The trial court found that at all times prior to the decision of the Supreme Court in the instant case the location of the boundary line between tide lands and uplands on Mormon Island was a matter of doubt. It found there was a doubt as to whether or not a boundary line was the average of the neap tides or whether it was an average of the high tides.

It was first definitely established by the decision of the Supreme Court herein that the average line of all the high tides for a period of 18.6 years was the boundary line between the tide land and the upland. In addition to the uncertainty in the law as to the boundary line there was a question as to the effect of changes in that line brought about by the improvement of the harbor and particularly by a phenomenon increasing the height of the water at high tide, known as seiche. This phenomenon exists in a number of harbors, but its extent is determined by the configuration of each particular harbor. This phenomenon manifests itself as a vertical movement of the waters in the Los Angeles Harbor, reaching its maximum and minimum in a period of approximately 55 minutes. The evidence is that this seiche in Los Angeles Harbor averaged .3 of a foot and ordinarily raised the height of the high tide by that amount. This additional height of the water at high tide was probably due to local and terrestrial influences. The trial court held that this seiche was not a part of the tide and that the mean high tide line therefore should not be increased by the amount of the seiche. All the maps and surveys which had been made prior to very recent times were based upon the actual or estimated height of the water and apparently it was not until the placing of the devices at Los Angeles Harbor for continuously registering the height of the water that the extent of the seiche there became known. In view of the fact that the mud flats of Mormon Island are almost *58 horizontal a difference in tide of between three and four inches would make a great difference in the area covered by the tide.

The burial of the surface of the tide lands by an overburden of six feet, later increased to as much as 16 feet in places, increased the difficulty of locating the original mean high tide line. According to some of the testimony the range of tides was increased by the improvement of the harbor. There is also evidence to the effect that the surface of the soft mud underlaid with quick sand which composed the tide flats of Mormon Island has been depressed by the weight thereby placed upon it by the filling in with dredged material. Maps showing soundings, elevations and surface of Mormon Island were devoid of necessary detail to fix the mean high tide line. These considerations made it difficult to locate the mean high tide line on the Island and desirable that it should be definitely fixed in view of the rapid and extensive development of the harbor.

We conclude that the City of Los Angeles, owner of the tide lands in the Inner Bay of San Pedro, by virtue of the conveyance to it from the State of California by statutory grant in 1911, had the power and authority to determine the boundary lines of such tide lands by agreement with the upland owners.
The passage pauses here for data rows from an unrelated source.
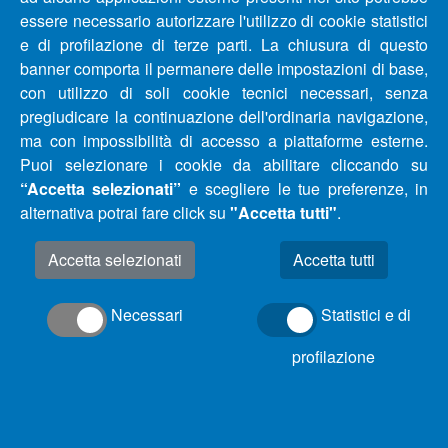
COMUNICATO INTERRUZIONE IDRICA COMUNE DI
essere necessario autorizzare l'utilizzo di cookie statistici
MONTESILVANO (PE)
e di profilazione di terze parti. La chiusura di questo
banner comporta il permanere delle impostazioni di base,
con utilizzo di soli cookie tecnici necessari, senza
AGGIORNAMENTO – COMUNICATO INTERRUZIONE E
pregiudicare la continuazione dell'ordinaria navigazione,
RIDUZIONE IDRICHE COMUNI PROVINCIA DI
ma con impossibilità di accesso a piattaforme esterne.
PESCARA E CHIETI DAL 14/09/2020 AL 22/09/2020
Puoi selezionare i cookie da abilitare cliccando su
“Accetta selezionati”
e scegliere le tue preferenze, in
AGGIORNAMENTO – COMUNICATO INTERRUZIONE E
alternativa potrai fare click su
"Accetta tutti"
.
RIDUZIONE IDRICHE COMUNI PROVINCIA DI
PESCARA E CHIETI DAL 07/09/2020 AL 15/09/2020
Accetta selezionati
AGGIORNAMENTO – COMUNICATO INTERRUZIONE E
Necessari
Statistici e di
RIDUZIONE IDRICHE COMUNI PROVINCIA DI
profilazione
PESCARA, CHIETI E TERAMO DAL 01/09/2020 AL
08/09/2020
AGGIORNAMENTO – COMUNICATO INTERRUZIONE E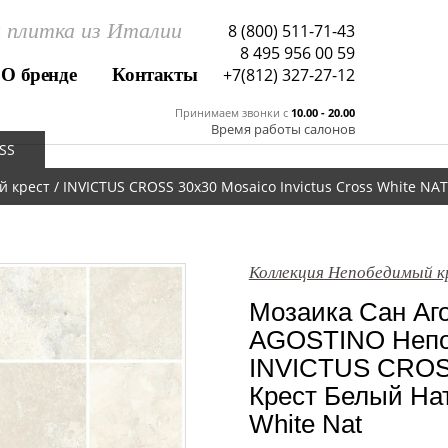
 плитка из Италии
8 (800) 511-71-43
8 495 956 00 59
О бренде
Контакты
+7(812) 327-27-12
Принимаем звонки c
10.00 - 20.00
Время работы салонов
SS
рест / INVICTUS CROSS 30x30 Mosaico Invictus Cross White NAT
Коллекция Непобедимый к
Мозаика Сан Аг
AGOSTINO Непо
INVICTUS CROS
Крест Белый Нат 
White Nat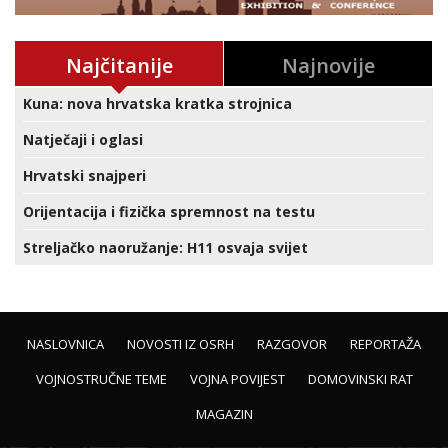
Najčitanije
Najnovije
Kuna: nova hrvatska kratka strojnica
Natječaji i oglasi
Hrvatski snajperi
Orijentacija i fizička spremnost na testu
Streljačko naoružanje: H11 osvaja svijet
NASLOVNICA
NOVOSTI IZ OSRH
RAZGOVOR
REPORTAŽA
VOJNOSTRUČNE TEME
VOJNA POVIJEST
DOMOVINSKI RAT
MAGAZIN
We hold that the acts and conduct of the city and its officials in charge of the harbor improvements in dealing with the lands claimed by the appellees whereby the appellees had been induced to invest approximately a million and a half dollars, present an exceptional case for the application of the doctrine of estoppel in pais, one clearly within the principle of the decisions of the California Supreme Court in City of Los Angeles v. Cohn, supra, McGee v. City of Los Angeles, supra, and Times-Mirror Co. v. Superior Court, supra, and that the city is therefore estopped from denying that the boundary lines thus recognized by it are not in fact the boundary lines of the uplands claimed by the appellees. In view of these conclusions it is unnecessary to decide many of the points advanced by the appellees in support of the judgment nor to consider points other than those herein discussed which were raised by the appellant.

The decree of the District Court is affirmed.